Activity.
Ignoring every picture, transcribe the data in full as it stands.

Supplied material.

····················

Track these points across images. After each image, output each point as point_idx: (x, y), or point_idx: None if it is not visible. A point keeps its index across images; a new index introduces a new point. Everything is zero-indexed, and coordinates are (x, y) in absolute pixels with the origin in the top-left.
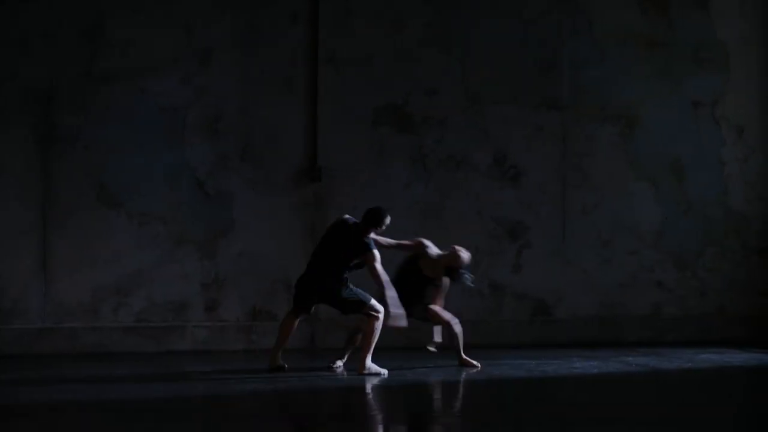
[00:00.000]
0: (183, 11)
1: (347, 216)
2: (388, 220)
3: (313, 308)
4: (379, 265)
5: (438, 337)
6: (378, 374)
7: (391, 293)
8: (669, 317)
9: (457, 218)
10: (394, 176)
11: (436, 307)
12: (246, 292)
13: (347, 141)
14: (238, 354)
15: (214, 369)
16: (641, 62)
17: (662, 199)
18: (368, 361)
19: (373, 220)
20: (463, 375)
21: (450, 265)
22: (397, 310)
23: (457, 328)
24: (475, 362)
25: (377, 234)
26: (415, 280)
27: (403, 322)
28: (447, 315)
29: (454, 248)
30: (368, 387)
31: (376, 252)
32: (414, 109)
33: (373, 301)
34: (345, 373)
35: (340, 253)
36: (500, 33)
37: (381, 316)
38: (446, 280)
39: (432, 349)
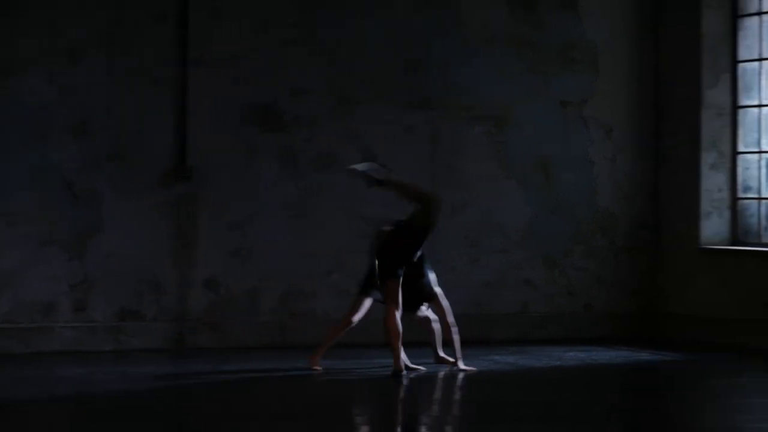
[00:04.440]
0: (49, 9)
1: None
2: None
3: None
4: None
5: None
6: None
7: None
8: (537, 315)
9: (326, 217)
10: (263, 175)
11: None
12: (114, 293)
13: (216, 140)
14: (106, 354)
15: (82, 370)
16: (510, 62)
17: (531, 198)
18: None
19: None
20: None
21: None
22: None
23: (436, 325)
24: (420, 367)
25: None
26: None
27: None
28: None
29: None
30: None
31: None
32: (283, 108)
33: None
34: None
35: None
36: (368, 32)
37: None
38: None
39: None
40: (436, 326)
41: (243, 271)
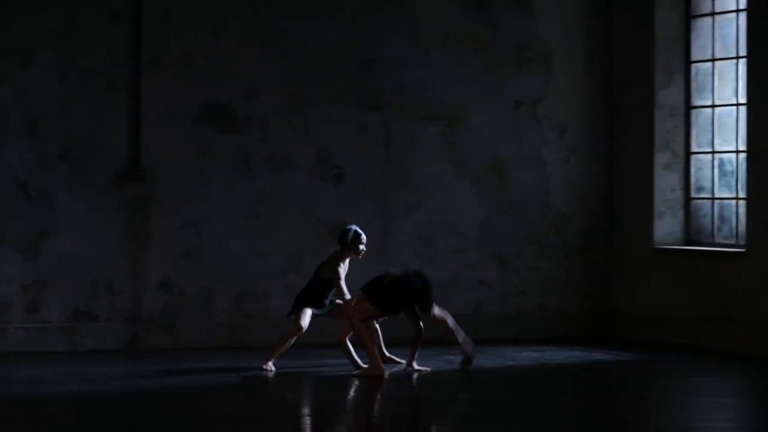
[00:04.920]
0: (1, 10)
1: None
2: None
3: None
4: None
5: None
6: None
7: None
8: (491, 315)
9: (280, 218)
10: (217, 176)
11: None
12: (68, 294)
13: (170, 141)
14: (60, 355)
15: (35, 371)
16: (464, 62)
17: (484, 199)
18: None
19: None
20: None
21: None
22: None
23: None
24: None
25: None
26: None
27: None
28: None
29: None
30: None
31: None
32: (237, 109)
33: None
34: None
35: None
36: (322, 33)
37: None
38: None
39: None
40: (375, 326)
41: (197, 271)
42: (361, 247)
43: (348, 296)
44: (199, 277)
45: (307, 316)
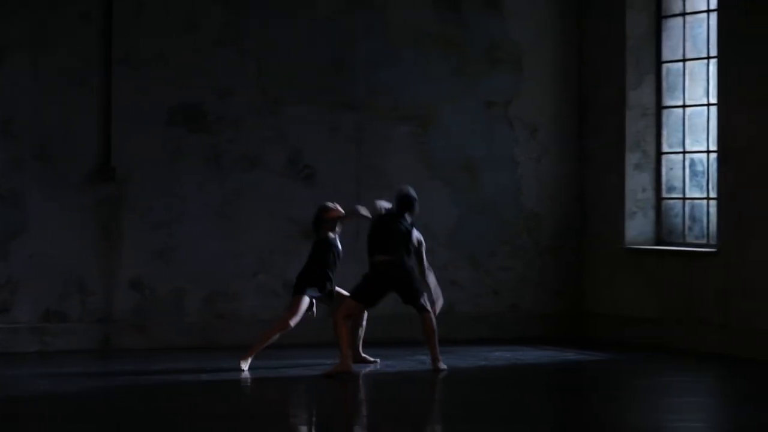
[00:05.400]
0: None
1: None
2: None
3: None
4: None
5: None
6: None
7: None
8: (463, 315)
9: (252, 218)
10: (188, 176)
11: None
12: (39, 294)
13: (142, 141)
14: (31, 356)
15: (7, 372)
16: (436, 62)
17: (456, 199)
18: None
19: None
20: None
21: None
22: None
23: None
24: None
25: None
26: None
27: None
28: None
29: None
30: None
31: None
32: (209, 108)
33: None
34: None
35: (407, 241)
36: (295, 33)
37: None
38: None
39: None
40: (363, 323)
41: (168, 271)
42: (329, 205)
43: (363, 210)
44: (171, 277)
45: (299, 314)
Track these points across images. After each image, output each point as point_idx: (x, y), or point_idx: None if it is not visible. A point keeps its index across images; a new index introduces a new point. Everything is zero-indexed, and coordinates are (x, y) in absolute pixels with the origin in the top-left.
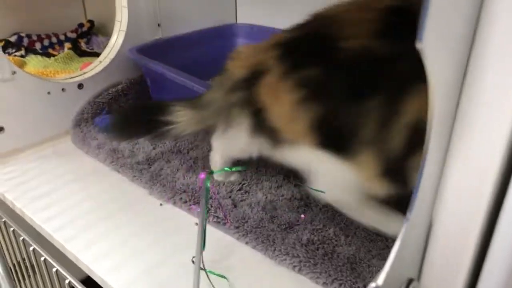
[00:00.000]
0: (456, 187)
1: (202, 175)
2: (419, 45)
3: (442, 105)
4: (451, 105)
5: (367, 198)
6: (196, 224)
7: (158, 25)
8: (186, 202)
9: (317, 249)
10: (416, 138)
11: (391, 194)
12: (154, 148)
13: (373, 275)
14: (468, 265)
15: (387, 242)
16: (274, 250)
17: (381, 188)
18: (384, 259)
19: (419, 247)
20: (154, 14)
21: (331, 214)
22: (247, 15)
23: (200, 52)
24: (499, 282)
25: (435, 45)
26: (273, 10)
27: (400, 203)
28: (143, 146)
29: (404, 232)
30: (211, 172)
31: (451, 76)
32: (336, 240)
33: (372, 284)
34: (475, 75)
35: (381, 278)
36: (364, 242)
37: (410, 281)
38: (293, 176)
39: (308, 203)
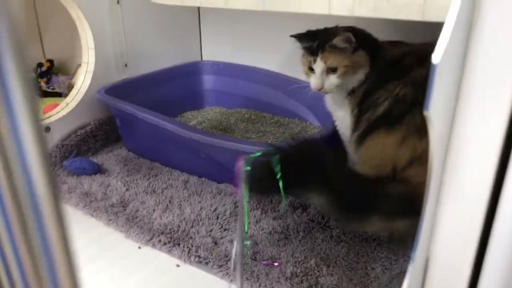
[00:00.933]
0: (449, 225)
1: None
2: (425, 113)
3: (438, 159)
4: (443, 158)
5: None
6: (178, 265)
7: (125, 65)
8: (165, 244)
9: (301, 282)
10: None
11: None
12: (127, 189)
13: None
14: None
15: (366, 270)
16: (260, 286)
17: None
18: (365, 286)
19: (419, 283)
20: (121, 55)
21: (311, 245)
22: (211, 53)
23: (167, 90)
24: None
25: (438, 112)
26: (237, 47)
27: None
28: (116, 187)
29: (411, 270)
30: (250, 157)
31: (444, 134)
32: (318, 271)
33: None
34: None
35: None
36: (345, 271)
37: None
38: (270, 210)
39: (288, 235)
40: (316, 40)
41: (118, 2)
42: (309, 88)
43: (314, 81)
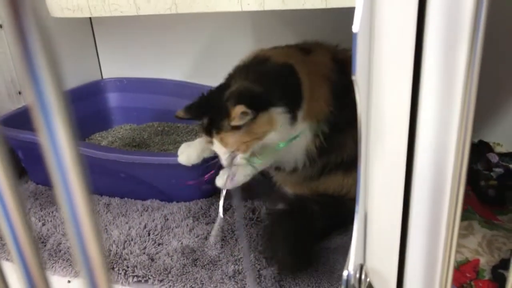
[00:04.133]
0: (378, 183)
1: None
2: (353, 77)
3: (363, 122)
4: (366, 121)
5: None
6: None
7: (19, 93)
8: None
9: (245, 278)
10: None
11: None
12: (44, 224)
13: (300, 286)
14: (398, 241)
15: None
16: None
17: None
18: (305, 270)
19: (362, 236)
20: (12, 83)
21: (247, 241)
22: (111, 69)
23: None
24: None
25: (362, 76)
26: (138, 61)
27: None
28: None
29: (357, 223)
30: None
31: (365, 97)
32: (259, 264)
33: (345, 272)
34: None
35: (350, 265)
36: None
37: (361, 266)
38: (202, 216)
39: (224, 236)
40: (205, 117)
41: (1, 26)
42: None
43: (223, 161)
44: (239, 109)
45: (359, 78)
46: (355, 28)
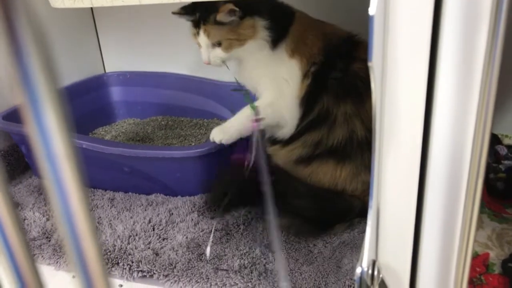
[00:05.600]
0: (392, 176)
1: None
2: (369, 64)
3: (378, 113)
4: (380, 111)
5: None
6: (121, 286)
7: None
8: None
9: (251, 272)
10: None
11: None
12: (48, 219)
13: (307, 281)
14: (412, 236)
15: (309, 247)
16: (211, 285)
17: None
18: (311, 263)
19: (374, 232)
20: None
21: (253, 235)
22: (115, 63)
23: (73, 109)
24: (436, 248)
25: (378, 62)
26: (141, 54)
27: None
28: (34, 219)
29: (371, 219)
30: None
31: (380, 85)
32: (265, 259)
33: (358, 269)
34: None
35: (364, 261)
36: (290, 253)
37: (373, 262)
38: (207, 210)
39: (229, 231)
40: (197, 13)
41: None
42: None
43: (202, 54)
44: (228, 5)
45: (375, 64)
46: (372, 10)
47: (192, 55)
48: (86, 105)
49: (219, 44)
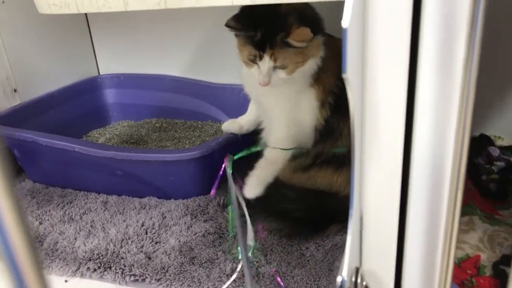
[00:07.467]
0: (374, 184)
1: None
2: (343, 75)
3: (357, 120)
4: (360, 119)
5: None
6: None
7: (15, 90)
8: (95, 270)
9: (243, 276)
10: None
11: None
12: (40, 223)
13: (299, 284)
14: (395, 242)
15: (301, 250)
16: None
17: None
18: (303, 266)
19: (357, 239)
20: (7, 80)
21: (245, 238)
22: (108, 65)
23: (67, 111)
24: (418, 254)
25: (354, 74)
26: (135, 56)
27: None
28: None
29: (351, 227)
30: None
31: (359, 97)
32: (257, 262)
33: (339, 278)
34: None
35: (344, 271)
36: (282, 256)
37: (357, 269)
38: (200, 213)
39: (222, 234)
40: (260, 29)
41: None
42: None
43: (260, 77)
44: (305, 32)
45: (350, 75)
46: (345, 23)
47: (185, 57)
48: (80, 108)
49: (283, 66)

····················

Exercise result.
Track these points across images. After each image, output each point as point_idx: (x, y), or point_idx: None if it is not visible. A point keeps its index across images; a new index introduces a new point. Everything is zero-indexed, and coordinates are (x, y) in absolute pixels with the origin in the top-left.
[00:00.000]
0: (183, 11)
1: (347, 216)
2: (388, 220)
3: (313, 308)
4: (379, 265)
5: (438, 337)
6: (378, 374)
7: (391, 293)
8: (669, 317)
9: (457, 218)
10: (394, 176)
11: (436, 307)
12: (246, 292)
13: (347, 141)
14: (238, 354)
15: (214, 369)
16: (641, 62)
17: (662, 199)
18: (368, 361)
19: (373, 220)
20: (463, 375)
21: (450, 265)
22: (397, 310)
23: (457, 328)
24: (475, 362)
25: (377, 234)
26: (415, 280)
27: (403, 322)
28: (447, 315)
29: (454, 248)
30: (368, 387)
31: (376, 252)
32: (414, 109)
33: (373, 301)
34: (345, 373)
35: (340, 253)
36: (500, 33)
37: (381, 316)
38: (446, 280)
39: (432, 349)
[00:04.440]
0: (49, 9)
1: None
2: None
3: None
4: None
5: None
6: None
7: None
8: (537, 315)
9: (326, 217)
10: (263, 175)
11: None
12: (114, 293)
13: (216, 140)
14: (106, 354)
15: (82, 370)
16: (510, 62)
17: (531, 198)
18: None
19: None
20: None
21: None
22: None
23: (436, 325)
24: (420, 367)
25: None
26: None
27: None
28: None
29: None
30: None
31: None
32: (283, 108)
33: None
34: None
35: None
36: (368, 32)
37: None
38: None
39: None
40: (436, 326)
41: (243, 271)
[00:04.920]
0: (1, 10)
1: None
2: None
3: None
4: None
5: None
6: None
7: None
8: (491, 315)
9: (280, 218)
10: (217, 176)
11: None
12: (68, 294)
13: (170, 141)
14: (60, 355)
15: (35, 371)
16: (464, 62)
17: (484, 199)
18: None
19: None
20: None
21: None
22: None
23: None
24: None
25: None
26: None
27: None
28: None
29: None
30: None
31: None
32: (237, 109)
33: None
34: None
35: None
36: (322, 33)
37: None
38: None
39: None
40: (375, 326)
41: (197, 271)
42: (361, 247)
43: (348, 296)
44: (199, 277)
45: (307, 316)
[00:05.400]
0: None
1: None
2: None
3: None
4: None
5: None
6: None
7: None
8: (463, 315)
9: (252, 218)
10: (188, 176)
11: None
12: (39, 294)
13: (142, 141)
14: (31, 356)
15: (7, 372)
16: (436, 62)
17: (456, 199)
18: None
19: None
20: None
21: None
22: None
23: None
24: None
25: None
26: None
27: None
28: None
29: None
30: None
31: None
32: (209, 108)
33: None
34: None
35: (407, 241)
36: (295, 33)
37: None
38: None
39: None
40: (363, 323)
41: (168, 271)
42: (329, 205)
43: (363, 210)
44: (171, 277)
45: (299, 314)
Track these points across images. After each image, output each point as point_idx: (x, y), or point_idx: None if it is not visible. A point keeps its index across images; a new index introduces a new point. Everything is zero-indexed, and coordinates are (x, y) in absolute pixels with the origin in the top-left.
[00:00.000]
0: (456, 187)
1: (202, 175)
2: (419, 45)
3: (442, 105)
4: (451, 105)
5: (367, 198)
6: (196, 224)
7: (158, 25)
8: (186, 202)
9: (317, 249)
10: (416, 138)
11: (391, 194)
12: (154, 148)
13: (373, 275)
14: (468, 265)
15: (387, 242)
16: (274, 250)
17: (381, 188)
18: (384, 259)
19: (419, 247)
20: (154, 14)
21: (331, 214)
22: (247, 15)
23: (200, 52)
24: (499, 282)
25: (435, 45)
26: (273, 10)
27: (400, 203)
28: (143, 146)
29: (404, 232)
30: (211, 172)
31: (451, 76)
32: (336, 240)
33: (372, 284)
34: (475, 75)
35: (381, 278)
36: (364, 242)
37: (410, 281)
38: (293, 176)
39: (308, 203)
[00:00.933]
0: (449, 225)
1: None
2: (425, 113)
3: (438, 159)
4: (443, 158)
5: None
6: (178, 265)
7: (125, 65)
8: (165, 244)
9: (301, 282)
10: None
11: None
12: (127, 189)
13: None
14: None
15: (366, 270)
16: (260, 286)
17: None
18: (365, 286)
19: (419, 283)
20: (121, 55)
21: (311, 245)
22: (211, 53)
23: (167, 90)
24: None
25: (438, 112)
26: (237, 47)
27: None
28: (116, 187)
29: (411, 270)
30: (250, 157)
31: (444, 134)
32: (318, 271)
33: None
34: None
35: None
36: (345, 271)
37: None
38: (270, 210)
39: (288, 235)
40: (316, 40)
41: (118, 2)
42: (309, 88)
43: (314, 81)
[00:04.133]
0: (378, 183)
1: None
2: (353, 77)
3: (363, 122)
4: (366, 121)
5: None
6: None
7: (19, 93)
8: None
9: (245, 278)
10: None
11: None
12: (44, 224)
13: (300, 286)
14: (398, 241)
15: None
16: None
17: None
18: (305, 270)
19: (362, 236)
20: (12, 83)
21: (247, 241)
22: (111, 69)
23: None
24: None
25: (362, 76)
26: (138, 61)
27: None
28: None
29: (357, 223)
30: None
31: (365, 97)
32: (259, 264)
33: (345, 272)
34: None
35: (350, 265)
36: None
37: (361, 266)
38: (202, 216)
39: (224, 236)
40: (205, 117)
41: (1, 26)
42: None
43: (223, 161)
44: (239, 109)
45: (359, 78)
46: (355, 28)
[00:05.600]
0: (392, 176)
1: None
2: (369, 64)
3: (378, 113)
4: (380, 111)
5: None
6: (121, 286)
7: None
8: None
9: (251, 272)
10: None
11: None
12: (48, 219)
13: (307, 281)
14: (412, 236)
15: (309, 247)
16: (211, 285)
17: None
18: (311, 263)
19: (374, 232)
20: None
21: (253, 235)
22: (115, 63)
23: (73, 109)
24: (436, 248)
25: (378, 62)
26: (141, 54)
27: None
28: (34, 219)
29: (371, 219)
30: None
31: (380, 85)
32: (265, 259)
33: (358, 269)
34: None
35: (364, 261)
36: (290, 253)
37: (373, 262)
38: (207, 210)
39: (229, 231)
40: (197, 13)
41: None
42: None
43: (202, 54)
44: (228, 5)
45: (375, 64)
46: (372, 10)
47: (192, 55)
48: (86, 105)
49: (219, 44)
[00:07.467]
0: (374, 184)
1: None
2: (343, 75)
3: (357, 120)
4: (360, 119)
5: None
6: None
7: (15, 90)
8: (95, 270)
9: (243, 276)
10: None
11: None
12: (40, 223)
13: (299, 284)
14: (395, 242)
15: (301, 250)
16: None
17: None
18: (303, 266)
19: (357, 239)
20: (7, 80)
21: (245, 238)
22: (108, 65)
23: (67, 111)
24: (418, 254)
25: (354, 74)
26: (135, 56)
27: None
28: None
29: (351, 227)
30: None
31: (359, 97)
32: (257, 262)
33: (339, 278)
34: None
35: (344, 271)
36: (282, 256)
37: (357, 269)
38: (200, 213)
39: (222, 234)
40: (260, 29)
41: None
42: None
43: (260, 77)
44: (305, 32)
45: (350, 75)
46: (345, 23)
47: (185, 57)
48: (80, 108)
49: (283, 66)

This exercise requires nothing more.